STUDY TEXT
•••

In [60]:
! pip install pydotplus

In [61]:
%matplotlib inline
from matplotlib import pyplot as plt

plt.rcParams["figure.figsize"] = (10, 8)
import collections
from io import StringIO

import numpy as np
import pandas as pd
import pydotplus  # pip install pydotplus
import seaborn as sns
from ipywidgets import Image
from sklearn import preprocessing
from sklearn.ensemble import RandomForestClassifier
from sklearn.metrics import accuracy_score
from sklearn.model_selection import GridSearchCV
from sklearn.preprocessing import LabelEncoder
from sklearn.tree import DecisionTreeClassifier, export_graphviz

In [62]:
# Create dataframe with dummy variables
def create_df(dic, feature_list):
    out = pd.DataFrame(dic)
    out = pd.concat([out, pd.get_dummies(out[feature_list])], axis=1)
    out.drop(feature_list, axis=1, inplace=True)
    return out


# Some feature values are present in train and absent in test and vice-versa.

•••

EXERCISE DATA
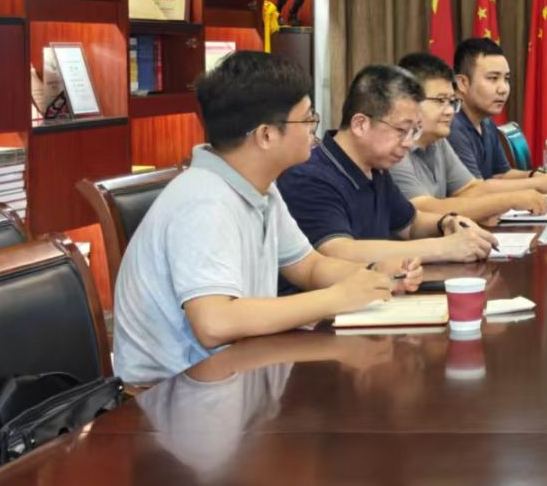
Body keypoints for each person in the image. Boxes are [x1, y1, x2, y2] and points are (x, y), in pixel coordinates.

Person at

•••

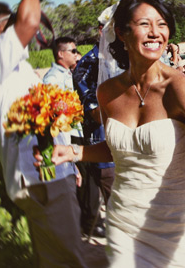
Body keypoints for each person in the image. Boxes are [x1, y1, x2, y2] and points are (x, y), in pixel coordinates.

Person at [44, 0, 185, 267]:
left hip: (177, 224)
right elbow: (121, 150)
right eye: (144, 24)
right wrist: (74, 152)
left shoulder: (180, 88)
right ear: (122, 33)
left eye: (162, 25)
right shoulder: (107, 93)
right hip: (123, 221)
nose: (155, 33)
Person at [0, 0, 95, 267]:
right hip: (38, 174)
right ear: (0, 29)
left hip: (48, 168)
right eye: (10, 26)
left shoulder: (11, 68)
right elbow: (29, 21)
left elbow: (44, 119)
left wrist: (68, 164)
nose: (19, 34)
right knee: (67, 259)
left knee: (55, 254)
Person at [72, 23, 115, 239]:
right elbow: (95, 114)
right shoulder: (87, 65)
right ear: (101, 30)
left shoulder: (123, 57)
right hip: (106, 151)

•••

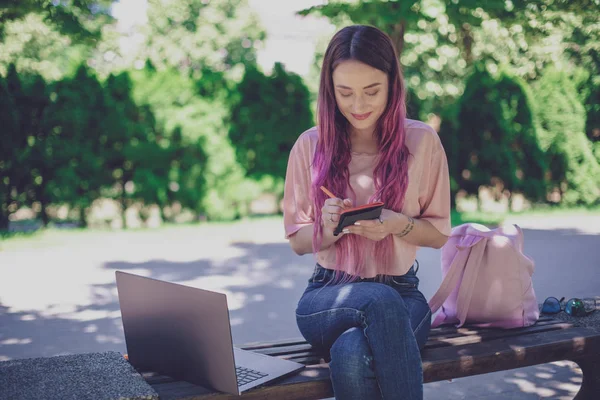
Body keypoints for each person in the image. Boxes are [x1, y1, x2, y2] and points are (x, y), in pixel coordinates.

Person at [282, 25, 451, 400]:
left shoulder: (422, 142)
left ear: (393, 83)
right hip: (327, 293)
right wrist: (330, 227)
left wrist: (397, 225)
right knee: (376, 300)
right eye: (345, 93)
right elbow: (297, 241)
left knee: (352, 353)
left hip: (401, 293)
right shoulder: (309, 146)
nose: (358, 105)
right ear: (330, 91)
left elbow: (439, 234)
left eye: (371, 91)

•••

ACTIVITIES
- 1) Using the notebook excerpt, say whether each statement agrees with it: (a) the default figure size is set to (10, 8); (b) the create_df function keeps the original feature columns next to the new dummy columns; (c) RandomForestClassifier is imported from sklearn.tree. Give yes or no for each, with the exact words from the excerpt that decide it.
- 2) In the notebook excerpt, which package does the first cell install with pip?
- 3) Continue the notebook excerpt, starting after its last comment line.
The records are not used in any of these tasks.

TASK-BY-TASK RESULTS
- 1)
(a) Yes: "plt.rcParams["figure.figsize"] = (10, 8)"
(b) No: "out.drop(feature_list, axis=1, inplace=True)"
(c) No: "from sklearn.ensemble import RandomForestClassifier"

- 2) pydotplus

- 3)
def intersect_features(train, test):
    common_feat = list(set(train.keys()) & set(test.keys()))
    return train[common_feat], test[common_feat]

In [63]:
features = ["Looks", "Alcoholic_beverage", "Eloquence", "Money_spent"]

In [64]:
df_train = {}
df_train["Will_go"] = LabelEncoder().fit_transform(["+", "-", "+", "-", "-", "+", "+"])
df_train["Will_go"]

In [65]:
df_train = {}
df_train["Looks"] = [
    "handsome",
    "handsome",
    "handsome",
    "repulsive",
    "repulsive",
    "repulsive",
    "handsome",
]
df_train["Alcoholic_beverage"] = ["yes", "yes", "no", "no", "yes", "yes", "yes"]
df_train["Eloquence"] = ["high", "low", "average", "average", "low", "high", "average"]
df_train["Money_spent"] = ["lots", "little", "lots", "little", "lots", "lots", "lots"]
df_train["Will_go"] = LabelEncoder().fit_transform(["+", "-", "+", "-", "-", "+", "+"])

df_train = create_df(df_train, features)
df_train

In [66]:
df_test = {}
df_test["Looks"] = ["handsome", "handsome", "repulsive"]
df_test["Alcoholic_beverage"] = ["no", "yes", "yes"]
df_test["Eloquence"] = ["average", "high", "average"]
df_test["Money_spent"] = ["lots", "little", "lots"]
df_test = create_df(df_test, features)
df_test

In [67]:
# Some feature values are present in train and absent in test and vice-versa.
y = df_train["Will_go"]
df_train, df_test = intersect_features(train=df_train, test=df_test)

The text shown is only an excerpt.